Work to be completed = Report each line of the records where "which" occurs.

Saved data entries:

━━━━━━━━━━

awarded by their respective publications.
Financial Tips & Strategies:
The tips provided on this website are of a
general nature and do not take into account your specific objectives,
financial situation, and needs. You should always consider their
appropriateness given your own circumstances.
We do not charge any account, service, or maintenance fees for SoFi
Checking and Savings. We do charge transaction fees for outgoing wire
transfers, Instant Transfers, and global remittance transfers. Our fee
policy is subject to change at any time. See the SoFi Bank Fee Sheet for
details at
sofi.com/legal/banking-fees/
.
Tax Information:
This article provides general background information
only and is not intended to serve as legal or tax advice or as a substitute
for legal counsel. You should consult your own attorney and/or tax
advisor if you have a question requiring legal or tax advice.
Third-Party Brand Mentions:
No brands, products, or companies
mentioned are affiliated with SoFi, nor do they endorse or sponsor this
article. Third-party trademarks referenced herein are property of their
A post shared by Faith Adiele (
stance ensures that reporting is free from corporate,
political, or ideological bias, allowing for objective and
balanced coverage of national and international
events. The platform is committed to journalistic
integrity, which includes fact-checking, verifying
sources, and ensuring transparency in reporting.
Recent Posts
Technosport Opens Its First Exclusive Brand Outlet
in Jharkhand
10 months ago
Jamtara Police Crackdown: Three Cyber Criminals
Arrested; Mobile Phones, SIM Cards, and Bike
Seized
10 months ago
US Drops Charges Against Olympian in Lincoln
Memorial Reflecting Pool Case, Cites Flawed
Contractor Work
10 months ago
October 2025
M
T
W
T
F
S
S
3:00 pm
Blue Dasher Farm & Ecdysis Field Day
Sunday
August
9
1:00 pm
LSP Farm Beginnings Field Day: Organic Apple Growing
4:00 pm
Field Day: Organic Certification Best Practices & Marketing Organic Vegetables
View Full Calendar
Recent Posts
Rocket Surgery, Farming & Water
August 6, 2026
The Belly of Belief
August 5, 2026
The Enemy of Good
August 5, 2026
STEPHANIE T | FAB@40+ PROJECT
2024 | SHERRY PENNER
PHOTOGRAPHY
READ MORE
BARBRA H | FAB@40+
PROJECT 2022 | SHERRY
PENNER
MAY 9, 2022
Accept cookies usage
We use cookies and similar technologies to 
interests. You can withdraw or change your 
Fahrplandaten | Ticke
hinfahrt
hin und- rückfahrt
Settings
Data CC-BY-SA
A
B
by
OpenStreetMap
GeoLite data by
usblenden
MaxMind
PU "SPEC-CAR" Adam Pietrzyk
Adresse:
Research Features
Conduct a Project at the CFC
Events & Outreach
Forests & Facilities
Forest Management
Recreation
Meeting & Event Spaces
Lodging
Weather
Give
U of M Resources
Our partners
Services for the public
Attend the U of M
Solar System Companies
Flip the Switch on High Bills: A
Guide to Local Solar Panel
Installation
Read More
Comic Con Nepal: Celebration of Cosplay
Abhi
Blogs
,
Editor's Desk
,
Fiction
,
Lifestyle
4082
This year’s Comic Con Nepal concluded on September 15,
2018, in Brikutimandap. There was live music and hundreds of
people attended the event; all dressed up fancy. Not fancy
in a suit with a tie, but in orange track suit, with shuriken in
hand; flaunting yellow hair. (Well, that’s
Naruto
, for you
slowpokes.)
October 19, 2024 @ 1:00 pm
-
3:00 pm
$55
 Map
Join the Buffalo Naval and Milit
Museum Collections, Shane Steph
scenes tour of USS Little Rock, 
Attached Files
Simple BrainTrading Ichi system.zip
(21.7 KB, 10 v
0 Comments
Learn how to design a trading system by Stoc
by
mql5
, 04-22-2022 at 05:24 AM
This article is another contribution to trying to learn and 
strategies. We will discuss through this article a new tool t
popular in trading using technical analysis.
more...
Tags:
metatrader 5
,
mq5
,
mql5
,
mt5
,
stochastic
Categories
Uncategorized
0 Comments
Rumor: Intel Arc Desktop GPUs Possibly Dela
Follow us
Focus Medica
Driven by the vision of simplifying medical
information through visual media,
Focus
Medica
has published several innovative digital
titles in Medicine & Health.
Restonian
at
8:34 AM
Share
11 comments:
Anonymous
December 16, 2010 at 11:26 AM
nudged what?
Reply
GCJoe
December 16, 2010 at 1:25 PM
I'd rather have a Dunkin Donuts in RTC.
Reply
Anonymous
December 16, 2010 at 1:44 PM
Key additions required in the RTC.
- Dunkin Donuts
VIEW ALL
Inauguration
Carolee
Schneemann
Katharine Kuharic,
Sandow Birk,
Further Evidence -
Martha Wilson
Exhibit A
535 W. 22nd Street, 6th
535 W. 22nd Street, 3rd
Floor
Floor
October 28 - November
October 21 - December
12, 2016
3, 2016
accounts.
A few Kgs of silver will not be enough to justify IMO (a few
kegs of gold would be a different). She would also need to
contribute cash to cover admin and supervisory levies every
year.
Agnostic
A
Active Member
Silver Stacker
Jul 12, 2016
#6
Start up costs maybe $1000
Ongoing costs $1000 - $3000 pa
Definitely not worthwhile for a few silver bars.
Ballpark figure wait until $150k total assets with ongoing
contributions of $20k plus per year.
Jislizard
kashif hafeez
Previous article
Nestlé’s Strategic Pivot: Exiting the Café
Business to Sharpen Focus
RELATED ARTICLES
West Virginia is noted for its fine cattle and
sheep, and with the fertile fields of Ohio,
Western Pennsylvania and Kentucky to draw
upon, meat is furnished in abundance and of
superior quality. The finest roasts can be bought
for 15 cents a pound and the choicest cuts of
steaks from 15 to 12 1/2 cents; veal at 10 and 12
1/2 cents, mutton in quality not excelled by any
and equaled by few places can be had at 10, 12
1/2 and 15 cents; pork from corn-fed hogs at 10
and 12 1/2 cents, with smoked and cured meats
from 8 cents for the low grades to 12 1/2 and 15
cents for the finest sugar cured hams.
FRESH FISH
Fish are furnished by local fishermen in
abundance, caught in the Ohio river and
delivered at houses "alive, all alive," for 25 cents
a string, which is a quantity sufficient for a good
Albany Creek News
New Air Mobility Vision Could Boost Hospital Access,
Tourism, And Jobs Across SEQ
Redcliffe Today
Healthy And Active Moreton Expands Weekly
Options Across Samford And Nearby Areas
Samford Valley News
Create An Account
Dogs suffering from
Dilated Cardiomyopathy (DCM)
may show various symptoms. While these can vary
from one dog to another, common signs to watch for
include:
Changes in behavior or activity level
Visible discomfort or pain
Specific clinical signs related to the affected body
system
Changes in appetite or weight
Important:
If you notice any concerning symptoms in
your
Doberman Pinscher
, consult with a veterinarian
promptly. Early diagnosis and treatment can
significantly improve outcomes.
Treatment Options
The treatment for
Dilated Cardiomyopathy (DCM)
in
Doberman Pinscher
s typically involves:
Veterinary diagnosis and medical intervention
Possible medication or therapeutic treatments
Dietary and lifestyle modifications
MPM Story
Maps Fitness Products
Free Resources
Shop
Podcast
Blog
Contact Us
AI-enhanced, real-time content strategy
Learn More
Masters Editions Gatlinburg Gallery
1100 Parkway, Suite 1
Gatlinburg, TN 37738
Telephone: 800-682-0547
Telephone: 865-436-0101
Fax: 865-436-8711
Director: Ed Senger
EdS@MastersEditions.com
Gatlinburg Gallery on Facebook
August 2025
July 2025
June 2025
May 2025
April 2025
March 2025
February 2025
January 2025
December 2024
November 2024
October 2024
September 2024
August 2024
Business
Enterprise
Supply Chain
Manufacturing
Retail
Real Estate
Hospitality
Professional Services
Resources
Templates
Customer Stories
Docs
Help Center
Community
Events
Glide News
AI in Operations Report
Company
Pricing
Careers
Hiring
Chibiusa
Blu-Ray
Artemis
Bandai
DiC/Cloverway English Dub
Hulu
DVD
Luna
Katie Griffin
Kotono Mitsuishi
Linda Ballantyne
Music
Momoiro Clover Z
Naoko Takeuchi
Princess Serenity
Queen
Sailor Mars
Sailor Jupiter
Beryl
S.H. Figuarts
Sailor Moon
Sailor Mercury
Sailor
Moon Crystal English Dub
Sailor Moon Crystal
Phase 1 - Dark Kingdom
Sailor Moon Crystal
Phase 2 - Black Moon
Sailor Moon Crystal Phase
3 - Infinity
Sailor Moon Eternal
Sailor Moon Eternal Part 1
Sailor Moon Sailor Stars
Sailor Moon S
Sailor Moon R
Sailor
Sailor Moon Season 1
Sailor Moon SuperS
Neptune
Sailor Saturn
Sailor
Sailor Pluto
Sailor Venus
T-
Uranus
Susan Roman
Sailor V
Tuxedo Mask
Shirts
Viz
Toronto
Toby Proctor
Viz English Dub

━━━━━━━━━━

Output =
integrity, which includes fact-checking, verifying
a string, which is a quantity sufficient for a good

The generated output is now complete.